-- begin Records supplied --
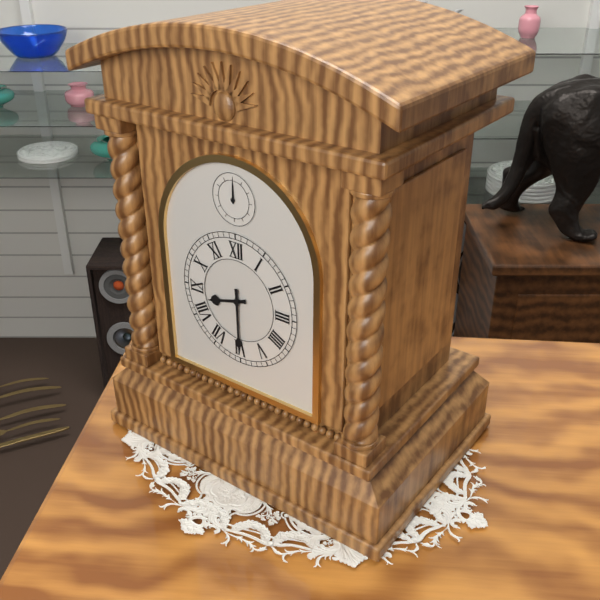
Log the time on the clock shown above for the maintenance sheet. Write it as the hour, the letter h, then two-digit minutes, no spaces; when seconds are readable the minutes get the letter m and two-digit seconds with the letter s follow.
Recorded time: 8h30
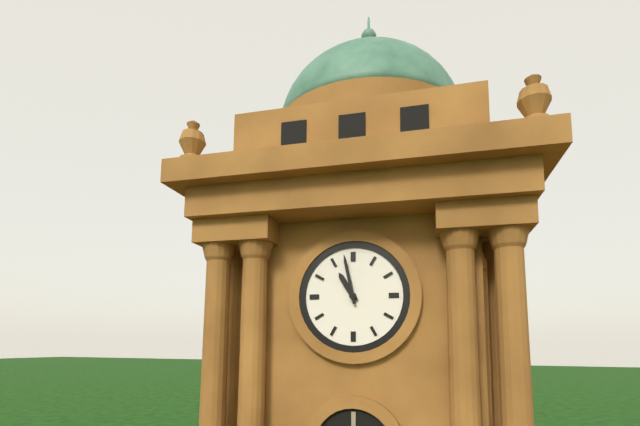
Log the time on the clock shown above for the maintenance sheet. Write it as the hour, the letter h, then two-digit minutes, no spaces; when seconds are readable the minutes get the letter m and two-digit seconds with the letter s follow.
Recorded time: 10h58
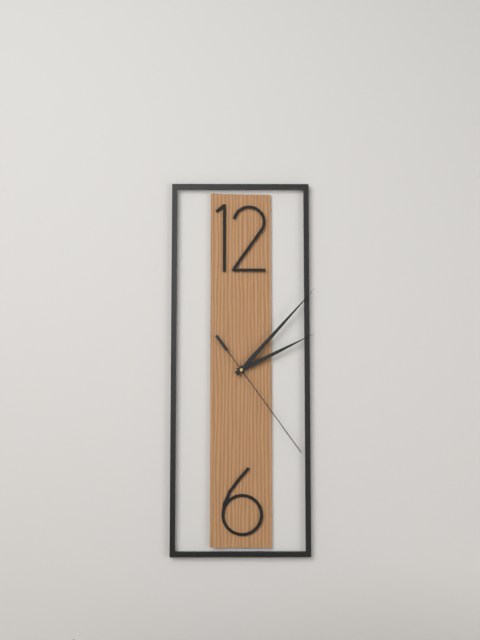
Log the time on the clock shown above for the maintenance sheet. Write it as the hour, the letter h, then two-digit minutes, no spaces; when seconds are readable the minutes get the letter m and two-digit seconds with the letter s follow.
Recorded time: 2h07m24s
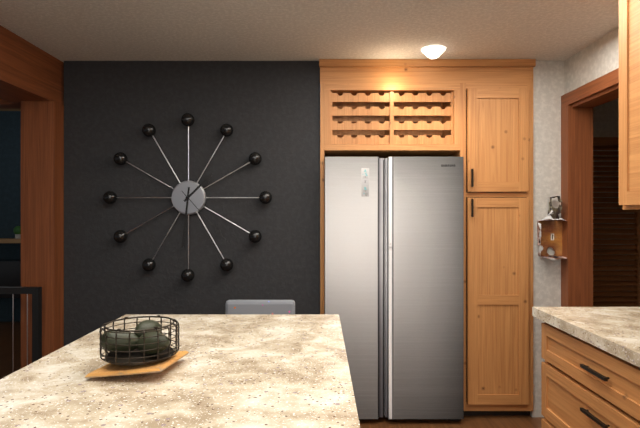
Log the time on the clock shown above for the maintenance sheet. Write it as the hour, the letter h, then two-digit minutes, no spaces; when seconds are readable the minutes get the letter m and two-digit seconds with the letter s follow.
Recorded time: 1h31m23s
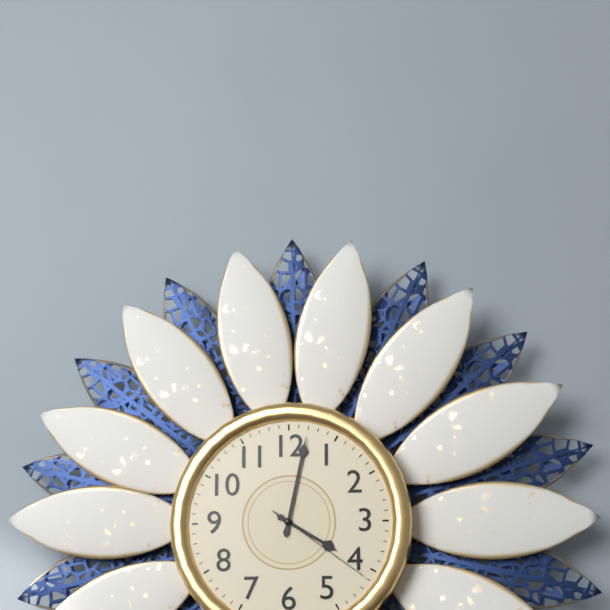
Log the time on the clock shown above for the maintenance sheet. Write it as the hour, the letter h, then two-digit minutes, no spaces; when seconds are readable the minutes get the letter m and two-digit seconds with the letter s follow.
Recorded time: 4h02m21s
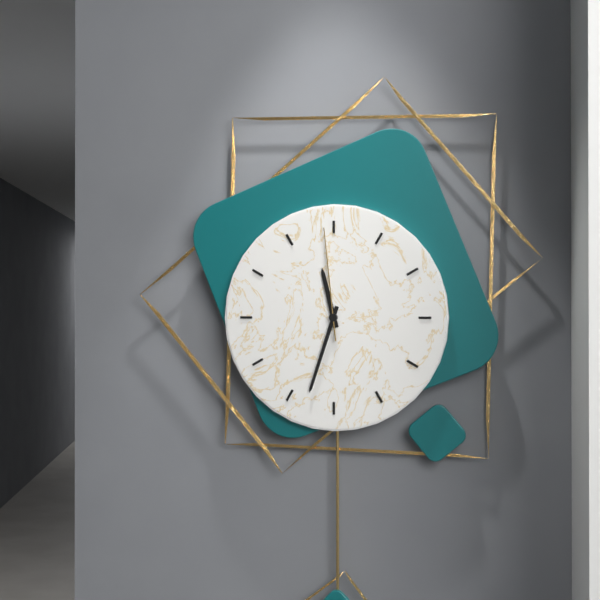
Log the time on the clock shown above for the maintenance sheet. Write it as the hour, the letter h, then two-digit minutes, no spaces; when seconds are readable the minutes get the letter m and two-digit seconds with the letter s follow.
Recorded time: 11h33m59s
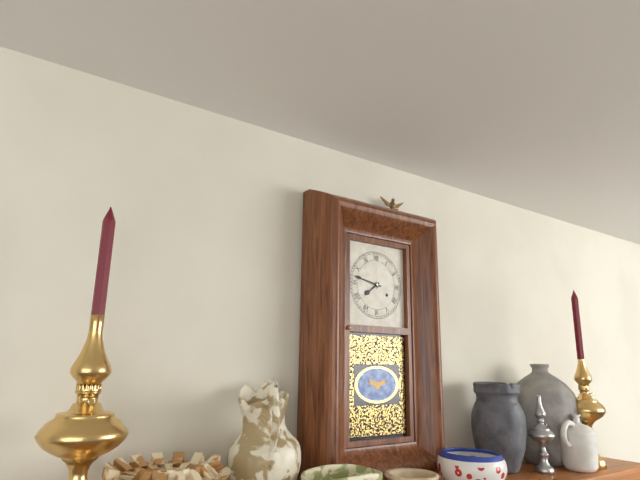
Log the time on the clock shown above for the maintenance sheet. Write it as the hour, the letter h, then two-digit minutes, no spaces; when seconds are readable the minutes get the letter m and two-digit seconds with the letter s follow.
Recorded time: 7h47
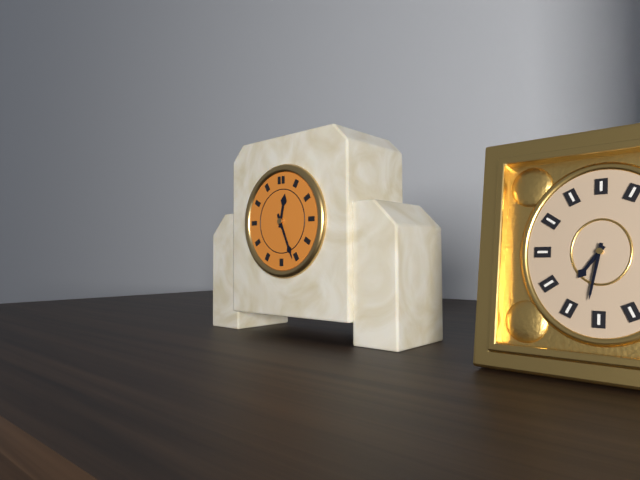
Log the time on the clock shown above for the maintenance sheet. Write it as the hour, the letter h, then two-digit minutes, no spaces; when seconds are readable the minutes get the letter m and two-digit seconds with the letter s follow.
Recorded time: 12h26
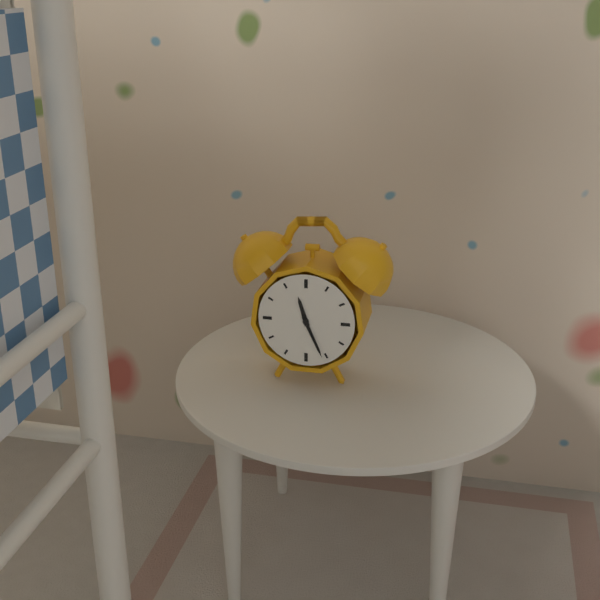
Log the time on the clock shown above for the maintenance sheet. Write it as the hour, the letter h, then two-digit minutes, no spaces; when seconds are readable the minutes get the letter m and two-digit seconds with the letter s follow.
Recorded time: 11h26
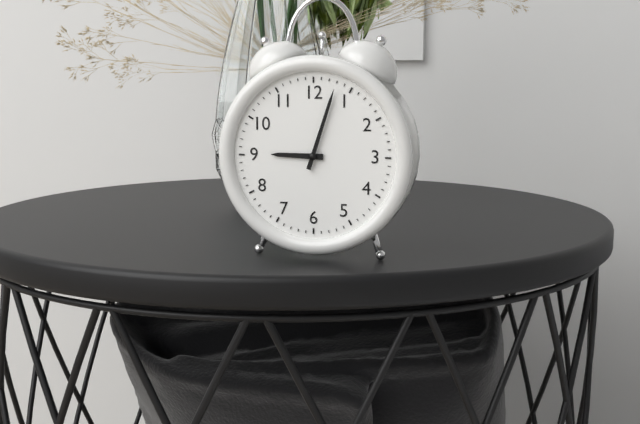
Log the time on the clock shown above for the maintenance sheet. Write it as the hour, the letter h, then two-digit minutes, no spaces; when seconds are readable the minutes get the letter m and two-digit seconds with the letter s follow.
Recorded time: 9h03
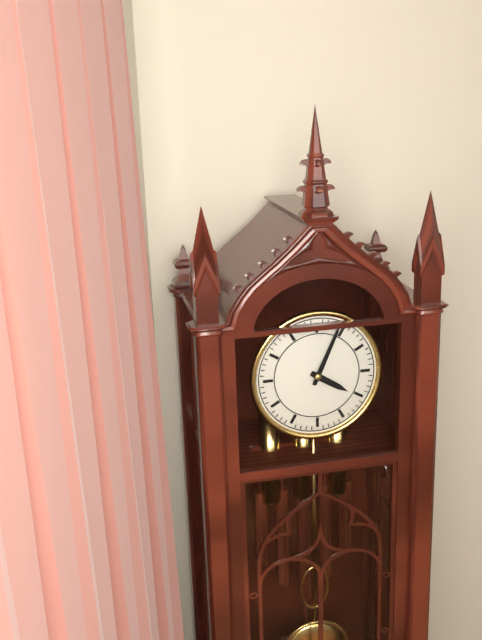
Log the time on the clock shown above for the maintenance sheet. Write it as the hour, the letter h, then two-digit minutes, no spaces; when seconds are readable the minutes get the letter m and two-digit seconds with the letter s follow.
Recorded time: 4h04
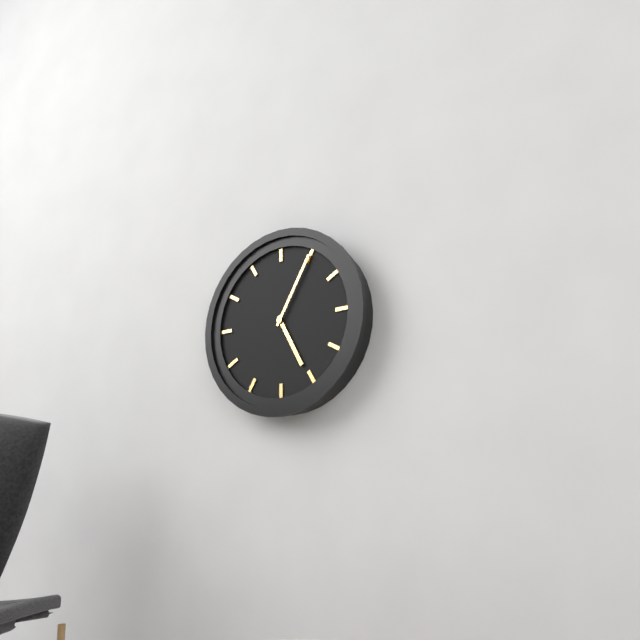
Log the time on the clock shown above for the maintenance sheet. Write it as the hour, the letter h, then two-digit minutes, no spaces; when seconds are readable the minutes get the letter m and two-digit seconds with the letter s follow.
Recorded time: 5h05
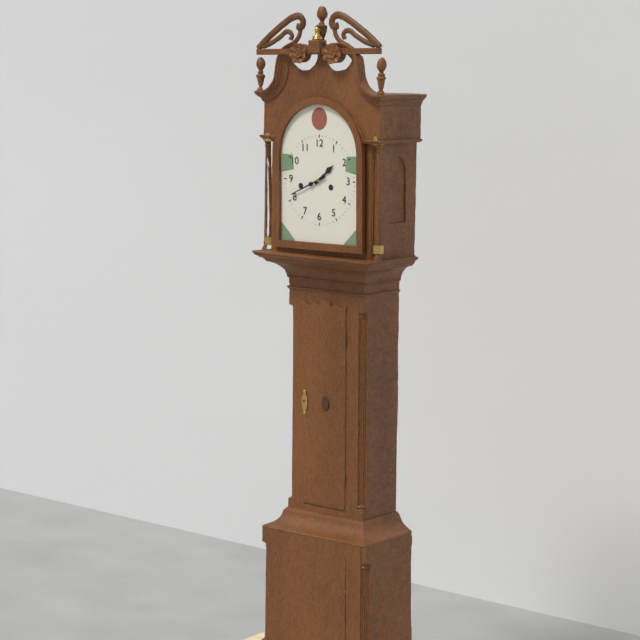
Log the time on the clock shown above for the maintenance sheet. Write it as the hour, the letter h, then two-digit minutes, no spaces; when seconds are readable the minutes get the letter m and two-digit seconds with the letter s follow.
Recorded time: 1h41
-- end Records supplied --
Work to be completed: Arrange every line of the material above as a Markdown table with the columns Row and Line, numbering each row and omitting blank lines. Leave the pictures out of the answer.

Expected output:
| Row | Line |
|---|---|
| 1 | Log the time on the clock shown above for the maintenance sheet. Write it as the hour, the letter h, then two-digit minutes, no spaces; when seconds are readable the minutes get the letter m and two-digit seconds with the letter s follow. |
| 2 | Recorded time: 8h30 |
| 3 | Log the time on the clock shown above for the maintenance sheet. Write it as the hour, the letter h, then two-digit minutes, no spaces; when seconds are readable the minutes get the letter m and two-digit seconds with the letter s follow. |
| 4 | Recorded time: 10h58 |
| 5 | Log the time on the clock shown above for the maintenance sheet. Write it as the hour, the letter h, then two-digit minutes, no spaces; when seconds are readable the minutes get the letter m and two-digit seconds with the letter s follow. |
| 6 | Recorded time: 2h07m24s |
| 7 | Log the time on the clock shown above for the maintenance sheet. Write it as the hour, the letter h, then two-digit minutes, no spaces; when seconds are readable the minutes get the letter m and two-digit seconds with the letter s follow. |
| 8 | Recorded time: 1h31m23s |
| 9 | Log the time on the clock shown above for the maintenance sheet. Write it as the hour, the letter h, then two-digit minutes, no spaces; when seconds are readable the minutes get the letter m and two-digit seconds with the letter s follow. |
| 10 | Recorded time: 4h02m21s |
| 11 | Log the time on the clock shown above for the maintenance sheet. Write it as the hour, the letter h, then two-digit minutes, no spaces; when seconds are readable the minutes get the letter m and two-digit seconds with the letter s follow. |
| 12 | Recorded time: 11h33m59s |
| 13 | Log the time on the clock shown above for the maintenance sheet. Write it as the hour, the letter h, then two-digit minutes, no spaces; when seconds are readable the minutes get the letter m and two-digit seconds with the letter s follow. |
| 14 | Recorded time: 7h47 |
| 15 | Log the time on the clock shown above for the maintenance sheet. Write it as the hour, the letter h, then two-digit minutes, no spaces; when seconds are readable the minutes get the letter m and two-digit seconds with the letter s follow. |
| 16 | Recorded time: 12h26 |
| 17 | Log the time on the clock shown above for the maintenance sheet. Write it as the hour, the letter h, then two-digit minutes, no spaces; when seconds are readable the minutes get the letter m and two-digit seconds with the letter s follow. |
| 18 | Recorded time: 11h26 |
| 19 | Log the time on the clock shown above for the maintenance sheet. Write it as the hour, the letter h, then two-digit minutes, no spaces; when seconds are readable the minutes get the letter m and two-digit seconds with the letter s follow. |
| 20 | Recorded time: 9h03 |
| 21 | Log the time on the clock shown above for the maintenance sheet. Write it as the hour, the letter h, then two-digit minutes, no spaces; when seconds are readable the minutes get the letter m and two-digit seconds with the letter s follow. |
| 22 | Recorded time: 4h04 |
| 23 | Log the time on the clock shown above for the maintenance sheet. Write it as the hour, the letter h, then two-digit minutes, no spaces; when seconds are readable the minutes get the letter m and two-digit seconds with the letter s follow. |
| 24 | Recorded time: 5h05 |
| 25 | Log the time on the clock shown above for the maintenance sheet. Write it as the hour, the letter h, then two-digit minutes, no spaces; when seconds are readable the minutes get the letter m and two-digit seconds with the letter s follow. |
| 26 | Recorded time: 1h41 |